[PROBLEM TO SOLVE]
List each line of the data below that contains the string "alors". Upper and lower case count as different.

[INFORMATION]
________________________________________


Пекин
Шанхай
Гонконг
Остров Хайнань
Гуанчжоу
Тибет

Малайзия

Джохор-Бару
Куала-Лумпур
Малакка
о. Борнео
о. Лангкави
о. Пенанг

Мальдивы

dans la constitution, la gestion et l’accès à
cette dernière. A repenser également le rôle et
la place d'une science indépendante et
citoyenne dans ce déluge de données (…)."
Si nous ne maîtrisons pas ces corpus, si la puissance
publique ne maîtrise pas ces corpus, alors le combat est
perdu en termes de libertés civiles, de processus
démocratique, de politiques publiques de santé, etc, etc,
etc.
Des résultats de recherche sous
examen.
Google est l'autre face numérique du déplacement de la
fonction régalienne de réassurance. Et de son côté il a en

________________________________________

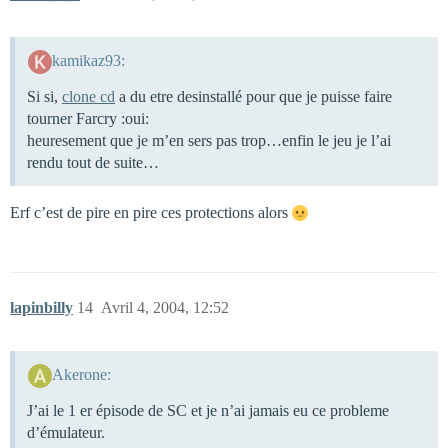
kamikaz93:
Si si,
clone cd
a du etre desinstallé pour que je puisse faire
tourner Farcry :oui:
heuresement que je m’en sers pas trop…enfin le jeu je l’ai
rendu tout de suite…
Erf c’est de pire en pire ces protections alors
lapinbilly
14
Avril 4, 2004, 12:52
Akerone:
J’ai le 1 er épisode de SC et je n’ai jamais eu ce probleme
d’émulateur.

________________________________________

[YOUR SOLUTION]
publique ne maîtrise pas ces corpus, alors le combat est
Erf c’est de pire en pire ces protections alors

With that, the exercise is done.